El jueves se presentaba soso. Las noticias parecían arrastradas por el lodo tóxico del día anterior: el entrenamiento de etarras en Venezuela, las dudas sobre la recuperación económica, la problemática reforma de las pensiones. Qué aburrimiento. A la una se fallaba el Nobel de Literatura. El jefe de la sección de Cultura, Luis Felipe Torrente, ya había conseguido el teléfono de la traductora de ese autor africano al que iban a galardonar. Una cámara aguardaba cerca de las grandes librerías de Madrid para grabar, en algún estante recóndito, las obras del escritor recién elevado al Olimpo literario.
Mario Vargas Llosa. Qué decir. Un reconocimiento inesperado por demasiado esperado. Una maravillosa sorpresa que rescató del tedio a los informativos y que estúpidamente me hizo sentir por un rato algo menos ignorante. Me encanta leer, acostumbro a ojear los suplementos literarios, pero nunca había oído hablar de alguno de los escritores premiados en los últimos años. Y no lo digo con petulancia ni afán de epatar, sino como reconocimiento de mis propias limitaciones. Por una vez muchos pudimos debatir cuál era nuestra obra favorita.
Descubrí a los autores hispanoamericanos en la adolescencia. Primero a García Márquez y a su telúrico elenco de José Aurelios y Aurelianos. De ahí salté, picoteando, a Vargas Llosa, a sus visitadoras, a sus militarones. Luego a otros. Si la vida nos coloca habitualmente ante cósmicas disyuntivas –Coca Cola o Pepsi, Madrid o Barça-, la gran literatura sortea las fronteras y nos permite idolatrar a varios talentos sin temor a ser acusados de traición.
García Márquez y Vargas Llosa, antiguos amigos, exiliados en las Letras, distanciados por la vida, un orgulloso liberal y un izquierdista irredento, ahora igualados en el Nobel. ¿Por qué elegir?
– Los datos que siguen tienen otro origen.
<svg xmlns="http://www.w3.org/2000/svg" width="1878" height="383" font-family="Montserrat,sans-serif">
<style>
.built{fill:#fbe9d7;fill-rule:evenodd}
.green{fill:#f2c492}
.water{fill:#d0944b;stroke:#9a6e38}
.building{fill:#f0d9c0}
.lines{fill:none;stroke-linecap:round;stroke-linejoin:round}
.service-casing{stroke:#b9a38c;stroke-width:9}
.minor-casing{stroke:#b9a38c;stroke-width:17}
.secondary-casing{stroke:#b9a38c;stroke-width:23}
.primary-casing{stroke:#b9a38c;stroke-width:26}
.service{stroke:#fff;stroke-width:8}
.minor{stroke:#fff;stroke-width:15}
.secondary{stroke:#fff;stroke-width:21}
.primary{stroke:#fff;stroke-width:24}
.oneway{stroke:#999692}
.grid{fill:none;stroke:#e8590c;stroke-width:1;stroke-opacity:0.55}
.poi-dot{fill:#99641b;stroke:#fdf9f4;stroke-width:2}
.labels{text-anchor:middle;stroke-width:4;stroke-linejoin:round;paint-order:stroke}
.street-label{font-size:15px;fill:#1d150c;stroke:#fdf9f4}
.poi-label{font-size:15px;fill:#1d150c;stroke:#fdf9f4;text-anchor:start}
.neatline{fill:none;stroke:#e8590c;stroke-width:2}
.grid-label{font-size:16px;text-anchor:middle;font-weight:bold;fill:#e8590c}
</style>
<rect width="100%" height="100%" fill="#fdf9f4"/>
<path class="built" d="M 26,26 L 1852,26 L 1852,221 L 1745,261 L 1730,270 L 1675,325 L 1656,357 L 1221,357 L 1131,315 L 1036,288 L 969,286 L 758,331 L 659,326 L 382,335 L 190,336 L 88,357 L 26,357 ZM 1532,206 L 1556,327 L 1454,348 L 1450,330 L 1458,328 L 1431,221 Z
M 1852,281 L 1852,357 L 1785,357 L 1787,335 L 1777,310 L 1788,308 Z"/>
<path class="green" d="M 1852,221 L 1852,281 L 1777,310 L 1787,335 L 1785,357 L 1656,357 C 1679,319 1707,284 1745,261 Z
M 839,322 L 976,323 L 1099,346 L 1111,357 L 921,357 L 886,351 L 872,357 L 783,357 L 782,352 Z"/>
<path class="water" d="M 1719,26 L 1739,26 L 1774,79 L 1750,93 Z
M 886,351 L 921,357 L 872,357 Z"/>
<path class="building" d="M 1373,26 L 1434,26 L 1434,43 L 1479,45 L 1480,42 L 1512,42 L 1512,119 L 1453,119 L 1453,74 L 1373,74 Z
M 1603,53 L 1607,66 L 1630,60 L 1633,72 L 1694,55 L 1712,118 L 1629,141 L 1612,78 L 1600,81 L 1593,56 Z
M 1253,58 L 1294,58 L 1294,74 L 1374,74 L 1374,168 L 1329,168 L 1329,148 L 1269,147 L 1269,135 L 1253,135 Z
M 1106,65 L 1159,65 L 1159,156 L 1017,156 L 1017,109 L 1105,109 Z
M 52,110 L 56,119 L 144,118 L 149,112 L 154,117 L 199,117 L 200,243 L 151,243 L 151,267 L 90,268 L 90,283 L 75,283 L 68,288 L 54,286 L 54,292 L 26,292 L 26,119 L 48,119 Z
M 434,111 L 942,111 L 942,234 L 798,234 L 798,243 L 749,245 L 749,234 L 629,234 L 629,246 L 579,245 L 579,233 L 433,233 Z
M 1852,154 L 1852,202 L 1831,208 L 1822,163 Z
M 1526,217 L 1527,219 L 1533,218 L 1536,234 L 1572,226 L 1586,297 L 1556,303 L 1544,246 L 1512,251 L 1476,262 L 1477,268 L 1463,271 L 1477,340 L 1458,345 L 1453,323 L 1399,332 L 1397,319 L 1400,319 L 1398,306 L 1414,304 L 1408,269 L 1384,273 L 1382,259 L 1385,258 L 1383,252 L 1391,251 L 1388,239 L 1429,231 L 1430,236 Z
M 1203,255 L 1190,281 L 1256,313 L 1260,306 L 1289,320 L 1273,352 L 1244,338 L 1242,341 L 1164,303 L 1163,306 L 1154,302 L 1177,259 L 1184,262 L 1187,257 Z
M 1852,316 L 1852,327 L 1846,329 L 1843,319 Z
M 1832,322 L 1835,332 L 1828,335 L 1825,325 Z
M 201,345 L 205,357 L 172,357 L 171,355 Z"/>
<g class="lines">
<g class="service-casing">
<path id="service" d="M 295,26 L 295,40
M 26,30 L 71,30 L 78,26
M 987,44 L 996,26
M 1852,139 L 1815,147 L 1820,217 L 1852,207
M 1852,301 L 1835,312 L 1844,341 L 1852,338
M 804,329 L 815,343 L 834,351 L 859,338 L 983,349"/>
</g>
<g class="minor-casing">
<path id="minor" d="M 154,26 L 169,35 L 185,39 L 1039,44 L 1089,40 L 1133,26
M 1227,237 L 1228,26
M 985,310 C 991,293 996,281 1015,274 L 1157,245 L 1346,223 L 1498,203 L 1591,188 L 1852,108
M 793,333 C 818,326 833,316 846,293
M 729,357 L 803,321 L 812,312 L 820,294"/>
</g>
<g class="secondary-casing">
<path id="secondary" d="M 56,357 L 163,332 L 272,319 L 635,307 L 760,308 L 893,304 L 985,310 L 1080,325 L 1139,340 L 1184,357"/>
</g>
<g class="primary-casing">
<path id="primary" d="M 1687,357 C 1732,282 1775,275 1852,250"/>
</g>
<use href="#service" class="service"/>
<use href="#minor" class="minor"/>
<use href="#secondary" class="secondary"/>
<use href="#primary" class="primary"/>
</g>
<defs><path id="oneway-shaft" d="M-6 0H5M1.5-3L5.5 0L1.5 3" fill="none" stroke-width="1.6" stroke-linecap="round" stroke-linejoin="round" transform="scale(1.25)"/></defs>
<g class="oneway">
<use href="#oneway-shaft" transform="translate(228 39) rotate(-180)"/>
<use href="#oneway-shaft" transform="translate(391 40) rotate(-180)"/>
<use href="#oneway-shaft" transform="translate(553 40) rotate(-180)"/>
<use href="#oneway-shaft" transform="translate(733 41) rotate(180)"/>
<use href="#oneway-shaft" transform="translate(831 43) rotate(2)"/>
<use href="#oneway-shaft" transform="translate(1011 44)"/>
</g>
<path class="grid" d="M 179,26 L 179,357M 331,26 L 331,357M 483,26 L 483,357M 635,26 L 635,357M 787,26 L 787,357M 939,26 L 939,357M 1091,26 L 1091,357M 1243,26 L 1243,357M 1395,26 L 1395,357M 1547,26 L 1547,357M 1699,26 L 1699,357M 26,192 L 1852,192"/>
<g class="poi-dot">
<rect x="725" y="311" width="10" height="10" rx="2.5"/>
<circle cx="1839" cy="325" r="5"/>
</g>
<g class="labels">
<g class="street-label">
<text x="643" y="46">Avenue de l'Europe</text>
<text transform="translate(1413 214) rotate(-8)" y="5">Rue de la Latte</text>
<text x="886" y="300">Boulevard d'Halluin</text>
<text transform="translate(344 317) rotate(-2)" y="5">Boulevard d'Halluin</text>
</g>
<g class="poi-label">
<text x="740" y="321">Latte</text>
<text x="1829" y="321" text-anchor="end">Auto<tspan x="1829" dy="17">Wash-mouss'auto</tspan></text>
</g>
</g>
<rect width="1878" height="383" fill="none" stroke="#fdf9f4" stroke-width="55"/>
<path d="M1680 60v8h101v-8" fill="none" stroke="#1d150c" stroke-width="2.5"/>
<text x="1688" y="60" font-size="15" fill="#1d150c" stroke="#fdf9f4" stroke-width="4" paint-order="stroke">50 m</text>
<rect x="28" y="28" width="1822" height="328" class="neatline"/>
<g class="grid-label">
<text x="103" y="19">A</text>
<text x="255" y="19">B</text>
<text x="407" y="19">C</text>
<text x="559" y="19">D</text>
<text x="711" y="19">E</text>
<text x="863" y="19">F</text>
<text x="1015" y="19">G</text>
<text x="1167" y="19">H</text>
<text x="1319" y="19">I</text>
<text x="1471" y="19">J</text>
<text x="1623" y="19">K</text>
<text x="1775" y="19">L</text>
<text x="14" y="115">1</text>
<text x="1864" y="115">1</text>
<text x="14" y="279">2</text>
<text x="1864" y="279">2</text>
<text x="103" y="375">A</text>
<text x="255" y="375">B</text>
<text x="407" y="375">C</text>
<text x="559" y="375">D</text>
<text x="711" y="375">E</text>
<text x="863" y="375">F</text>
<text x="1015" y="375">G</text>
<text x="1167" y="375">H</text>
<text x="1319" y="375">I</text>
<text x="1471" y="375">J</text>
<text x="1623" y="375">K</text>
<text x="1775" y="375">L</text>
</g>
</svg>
Dos escritores y maestros del periodismo, uno del reportaje, el otro de la opinión y de la crítica. Narradores irrepetibles que han coloreado para la fatigada Europa la sórdida realidad de las dictaduras hispanoamericanas: mariposas amarillas, espadones ensimismados, sátrapas sátiros, prostitutas alegres y también tristes.
Leo bastante, todo lo que puedo, y no doy abasto. Leo de forma desordenada y asistemática, contagiado a veces por la esclavitud del cánon, salpicado otras por los impulsos de la moda y el diluvio de las novedades. Leo de forma compulsiva cuando me atrapa una historia original, real e imaginativa, engarzada sobre el ritmo de su prosa y la sonoridad de las palabras. Leo para aprender, para sorprenderme, para disfrutar las vidas que no he vivido, pero que algunos grandes fabuladores han soñado por mí. Leo como homenaje a los noveles, a los consagrados, a los maestros, a los Nobeles.
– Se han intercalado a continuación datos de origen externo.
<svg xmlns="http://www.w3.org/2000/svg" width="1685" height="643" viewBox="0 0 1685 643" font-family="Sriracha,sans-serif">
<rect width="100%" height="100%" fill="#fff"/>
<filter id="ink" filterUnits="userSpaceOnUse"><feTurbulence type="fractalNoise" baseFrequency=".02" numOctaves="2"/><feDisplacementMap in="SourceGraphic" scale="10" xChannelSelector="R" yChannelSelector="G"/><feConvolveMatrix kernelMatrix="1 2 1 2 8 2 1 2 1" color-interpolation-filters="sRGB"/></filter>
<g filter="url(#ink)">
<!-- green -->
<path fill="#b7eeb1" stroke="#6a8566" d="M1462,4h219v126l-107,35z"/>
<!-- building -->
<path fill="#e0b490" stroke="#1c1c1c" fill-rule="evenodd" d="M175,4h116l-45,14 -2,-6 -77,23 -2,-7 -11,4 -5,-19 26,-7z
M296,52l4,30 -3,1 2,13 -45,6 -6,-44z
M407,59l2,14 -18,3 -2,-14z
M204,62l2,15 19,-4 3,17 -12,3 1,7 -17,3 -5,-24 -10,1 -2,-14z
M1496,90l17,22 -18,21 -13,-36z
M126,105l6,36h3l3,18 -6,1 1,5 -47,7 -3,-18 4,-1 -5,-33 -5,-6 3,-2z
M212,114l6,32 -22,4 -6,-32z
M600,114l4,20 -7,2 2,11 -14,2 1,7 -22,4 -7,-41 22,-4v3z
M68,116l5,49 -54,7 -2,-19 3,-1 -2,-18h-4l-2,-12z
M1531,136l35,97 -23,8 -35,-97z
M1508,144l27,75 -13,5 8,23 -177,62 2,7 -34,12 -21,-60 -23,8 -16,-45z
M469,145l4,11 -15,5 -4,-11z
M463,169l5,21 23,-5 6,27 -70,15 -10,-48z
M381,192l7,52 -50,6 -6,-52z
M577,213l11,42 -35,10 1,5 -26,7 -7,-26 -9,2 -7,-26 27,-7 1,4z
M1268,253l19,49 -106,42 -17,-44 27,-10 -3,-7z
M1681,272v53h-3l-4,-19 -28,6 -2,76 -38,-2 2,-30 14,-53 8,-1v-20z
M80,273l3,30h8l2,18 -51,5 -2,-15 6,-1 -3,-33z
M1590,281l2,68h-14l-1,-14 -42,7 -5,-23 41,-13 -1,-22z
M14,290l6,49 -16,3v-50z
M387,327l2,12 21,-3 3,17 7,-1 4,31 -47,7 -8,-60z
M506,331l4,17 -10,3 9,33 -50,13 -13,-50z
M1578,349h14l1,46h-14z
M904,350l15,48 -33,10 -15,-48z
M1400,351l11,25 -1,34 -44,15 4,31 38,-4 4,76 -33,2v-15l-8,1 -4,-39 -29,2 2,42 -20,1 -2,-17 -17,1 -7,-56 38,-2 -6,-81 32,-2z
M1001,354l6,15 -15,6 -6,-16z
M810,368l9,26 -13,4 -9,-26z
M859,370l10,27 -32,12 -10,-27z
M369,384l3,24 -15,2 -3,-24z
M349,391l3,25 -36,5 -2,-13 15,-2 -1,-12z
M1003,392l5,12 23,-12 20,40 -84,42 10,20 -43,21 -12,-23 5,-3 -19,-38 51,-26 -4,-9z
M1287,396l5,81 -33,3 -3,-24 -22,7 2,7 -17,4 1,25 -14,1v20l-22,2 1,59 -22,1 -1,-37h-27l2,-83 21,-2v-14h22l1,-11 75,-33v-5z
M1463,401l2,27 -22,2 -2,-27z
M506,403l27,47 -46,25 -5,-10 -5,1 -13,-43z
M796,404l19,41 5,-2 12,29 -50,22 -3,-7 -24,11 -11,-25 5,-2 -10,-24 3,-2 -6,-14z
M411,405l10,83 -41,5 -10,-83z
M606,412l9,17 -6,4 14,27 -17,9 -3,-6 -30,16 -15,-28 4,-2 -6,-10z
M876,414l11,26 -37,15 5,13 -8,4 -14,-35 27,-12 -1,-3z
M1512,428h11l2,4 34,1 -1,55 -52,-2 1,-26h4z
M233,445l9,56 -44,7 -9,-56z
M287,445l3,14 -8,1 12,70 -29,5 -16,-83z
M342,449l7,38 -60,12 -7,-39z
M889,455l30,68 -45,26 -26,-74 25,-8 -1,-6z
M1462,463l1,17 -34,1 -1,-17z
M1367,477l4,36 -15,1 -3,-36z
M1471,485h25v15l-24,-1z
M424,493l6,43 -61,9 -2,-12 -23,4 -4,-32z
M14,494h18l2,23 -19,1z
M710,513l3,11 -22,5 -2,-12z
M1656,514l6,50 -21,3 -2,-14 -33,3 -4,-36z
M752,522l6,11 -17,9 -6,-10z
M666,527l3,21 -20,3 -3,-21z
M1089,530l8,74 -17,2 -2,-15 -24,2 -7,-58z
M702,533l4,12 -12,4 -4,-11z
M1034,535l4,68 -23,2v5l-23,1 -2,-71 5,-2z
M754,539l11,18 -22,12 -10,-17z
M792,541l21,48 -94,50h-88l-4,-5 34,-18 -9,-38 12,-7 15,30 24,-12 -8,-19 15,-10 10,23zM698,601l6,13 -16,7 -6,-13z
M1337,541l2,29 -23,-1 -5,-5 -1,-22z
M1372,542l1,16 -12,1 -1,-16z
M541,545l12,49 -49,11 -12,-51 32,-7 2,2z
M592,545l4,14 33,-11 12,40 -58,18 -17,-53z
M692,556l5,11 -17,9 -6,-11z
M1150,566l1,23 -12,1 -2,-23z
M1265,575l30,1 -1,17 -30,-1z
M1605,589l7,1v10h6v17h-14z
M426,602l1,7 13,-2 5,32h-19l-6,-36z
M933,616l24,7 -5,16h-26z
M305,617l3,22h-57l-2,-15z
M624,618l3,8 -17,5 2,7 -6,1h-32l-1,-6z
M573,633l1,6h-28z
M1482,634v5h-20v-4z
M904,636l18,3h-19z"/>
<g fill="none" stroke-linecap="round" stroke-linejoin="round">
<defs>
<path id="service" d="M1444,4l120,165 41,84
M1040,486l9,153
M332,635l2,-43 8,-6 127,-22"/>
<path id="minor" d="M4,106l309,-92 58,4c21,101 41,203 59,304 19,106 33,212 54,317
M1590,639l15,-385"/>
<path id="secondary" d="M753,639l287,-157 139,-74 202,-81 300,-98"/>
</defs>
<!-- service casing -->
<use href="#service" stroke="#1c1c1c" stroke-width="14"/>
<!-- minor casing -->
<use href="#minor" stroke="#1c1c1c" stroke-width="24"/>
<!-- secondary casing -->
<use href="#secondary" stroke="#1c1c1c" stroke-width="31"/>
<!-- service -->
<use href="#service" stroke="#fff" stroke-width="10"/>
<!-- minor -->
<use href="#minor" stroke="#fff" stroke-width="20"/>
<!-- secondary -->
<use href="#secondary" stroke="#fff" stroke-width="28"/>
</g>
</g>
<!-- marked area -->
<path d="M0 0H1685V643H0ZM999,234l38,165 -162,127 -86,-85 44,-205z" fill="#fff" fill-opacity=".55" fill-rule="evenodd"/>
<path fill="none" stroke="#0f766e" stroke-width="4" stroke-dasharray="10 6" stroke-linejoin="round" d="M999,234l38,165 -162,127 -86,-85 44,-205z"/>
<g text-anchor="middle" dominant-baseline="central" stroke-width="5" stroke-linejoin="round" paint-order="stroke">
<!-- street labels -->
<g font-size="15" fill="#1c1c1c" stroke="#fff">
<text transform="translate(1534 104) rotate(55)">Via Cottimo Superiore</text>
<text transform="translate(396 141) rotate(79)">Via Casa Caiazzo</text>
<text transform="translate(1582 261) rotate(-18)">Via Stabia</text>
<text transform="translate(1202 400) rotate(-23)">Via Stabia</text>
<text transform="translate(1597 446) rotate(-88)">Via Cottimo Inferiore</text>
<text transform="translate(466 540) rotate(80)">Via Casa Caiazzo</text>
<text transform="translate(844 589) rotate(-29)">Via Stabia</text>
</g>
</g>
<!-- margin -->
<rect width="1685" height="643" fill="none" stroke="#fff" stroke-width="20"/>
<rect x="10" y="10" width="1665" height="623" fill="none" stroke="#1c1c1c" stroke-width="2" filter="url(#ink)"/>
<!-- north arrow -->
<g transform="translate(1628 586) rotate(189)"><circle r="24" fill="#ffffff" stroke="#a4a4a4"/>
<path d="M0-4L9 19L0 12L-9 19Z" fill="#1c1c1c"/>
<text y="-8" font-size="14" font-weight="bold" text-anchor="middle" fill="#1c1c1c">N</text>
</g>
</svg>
Sí, el jueves acabó bien, incluso para el resto de los candidatos: aprenderán a no desesperar. Fue un día feliz para Luis Felipe, que pudo felicitar telefónicamente a Vargas Llosa antes de solicitarle un par de entrevistas. Enhorabuena a todos. Por la reparación de la injusticia, por la alegría del galardón a la lengua española, por la simpatía hacia un Premio Nobel que, demasiado humano, temió haber sido objeto de una broma pesada. Brillante giro argumental para la historia de una vida dedicada a la gran literatura.
1 comentario:
Compré “La ciudad y los perros” en el Mercat de Sant Antoni hace unos cuantos veranos. Atraído por la edición y por estar en el puesto de un abuelete del que me fiaba. No vendía cualquier cosa. Incluso dijo lo de “qué bueno este libro, es de los buenos, del principio, no como ahora que es un vendido capitalsta”.
Pocos días antes de salir de viaje en coche por Europa del Este con unos amigos lo comencé. Creo que leí las primeras páginas unas cinco veces, sin entender nada, y cuando tuve que hacer el equipaje pensé “bueno, me llevo sólo éste, porque en quince días no me lo acabo ni de coña, y mejor… así voy ligero de equipaje”.
Más o menos a mitad del viaje llegué al final. Y volví a comenzar. No podía parar.